1xCricket first reported about England Coach contenders.
The decision for England to have 2 Head Coaches has been widely anticipated since Rob Key’s appointment as managing director of men’s cricket, and it has now been officially confirmed, with candidates being invited to apply for their desired role by May 6 and first-round interviews set for May 9 and 10.
England’s second Test against New Zealand will take place on June 2, and their next limited-overs series will begin on June 17 in the Netherlands.
Andy Flower (Tests) and Ashley Giles (ODIs and T20Is) split the responsibility and had a rocky relationship from 2012 to 2014, with England’s best players frequently rested from limited-overs series, but the level of expectation for England’s white-ball sides is now far higher. Hence it seems only natural for England to have 2 Head Coaches.
Chris Silverwood, who was fired after the Ashes defeat in Australia, missed many limited-overs series due to the demands of the schedule.
Six straight England travels are scheduled for the winter of 2021-22, while the Netherlands ODI series takes place in June between the second and third Tests against New Zealand, necessitating separate squads.
According to ESPNcricinfo, Graham Ford, who worked closely with Key at Kent from 2005 to 2009, has emerged as a candidate for the Test position. Candidates like Gary Kirsten, Paul Collingwood, Simon Katich, and Tom Moody have all been mentioned.
Collingwood led England’s T20I and Test tours to the Caribbean on an interim basis earlier this year, but both series were lost, and his familiarity to the players as an assistant coach could work against him given England’s recent losses.

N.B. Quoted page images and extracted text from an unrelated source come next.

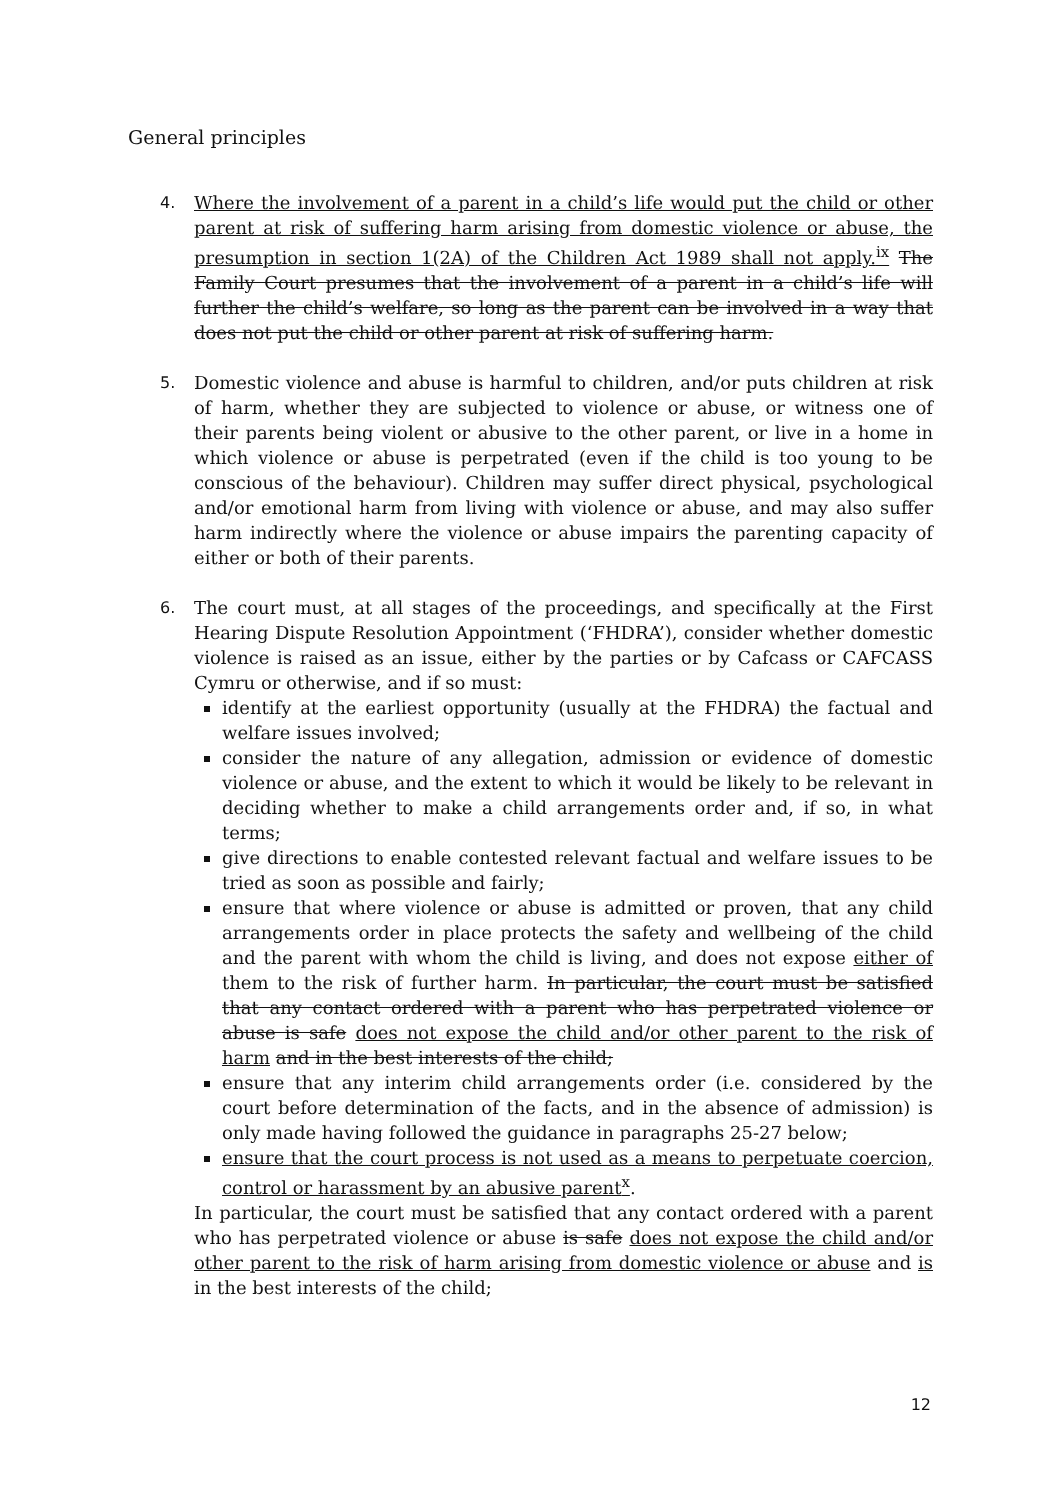General principles
4. Where the involvement of a parent in a child’s life would put the child or other parent at risk of suffering harm arising from domestic violence or abuse, the presumption in section 1(2A) of the Children Act 1989 shall not apply.<sup>ix</sup> The Family Court presumes that the involvement of a parent in a child’s life will further the child’s welfare, so long as the parent can be involved in a way that does not put the child or other parent at risk of suffering harm.
5. Domestic violence and abuse is harmful to children, and/or puts children at risk of harm, whether they are subjected to violence or abuse, or witness one of their parents being violent or abusive to the other parent, or live in a home in which violence or abuse is perpetrated (even if the child is too young to be conscious of the behaviour). Children may suffer direct physical, psychological and/or emotional harm from living with violence or abuse, and may also suffer harm indirectly where the violence or abuse impairs the parenting capacity of either or both of their parents.
6. The court must, at all stages of the proceedings, and specifically at the First Hearing Dispute Resolution Appointment (‘FHDRA’), consider whether domestic violence is raised as an issue, either by the parties or by Cafcass or CAFCASS Cymru or otherwise, and if so must:
identify at the earliest opportunity (usually at the FHDRA) the factual and welfare issues involved;
consider the nature of any allegation, admission or evidence of domestic violence or abuse, and the extent to which it would be likely to be relevant in deciding whether to make a child arrangements order and, if so, in what terms;
give directions to enable contested relevant factual and welfare issues to be tried as soon as possible and fairly;
ensure that where violence or abuse is admitted or proven, that any child arrangements order in place protects the safety and wellbeing of the child and the parent with whom the child is living, and does not expose either of them to the risk of further harm. In particular, the court must be satisfied that any contact ordered with a parent who has perpetrated violence or abuse is safe does not expose the child and/or other parent to the risk of harm and in the best interests of the child;
ensure that any interim child arrangements order (i.e. considered by the court before determination of the facts, and in the absence of admission) is only made having followed the guidance in paragraphs 25-27 below;
ensure that the court process is not used as a means to perpetuate coercion, control or harassment by an abusive parent<sup>x</sup>.
In particular, the court must be satisfied that any contact ordered with a parent who has perpetrated violence or abuse is safe does not expose the child and/or other parent to the risk of harm arising from domestic violence or abuse and is in the best interests of the child;
12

The posts require “seasoned strategists with clear and ambitious ideas for how they can develop and build success for English cricket moving forward” who can “generate a winning culture and world-leading teams,” according to the job descriptions.
Key will be formally introduced to the media at Lord’s on Thursday, just over a week after starting his new job, and is expected to lay out his vision for reviving England’s teams following a disappointing winter in which the Test team went winless in eight games and the T20I side was beaten in the World Cup semi-finals in the United Arab Emirates.
Key was critical of his predecessor Giles’ decision to make the position of national selector superfluous and assign those responsibilities to Silverwood while working as a Sky Sports pundit.
He has yet to specify whether he will choose a single selector, despite the fact that each new head coach will “play a vital role in choosing the team for their particular format with a national selection panel,” according to the advertisement for the coaching positions.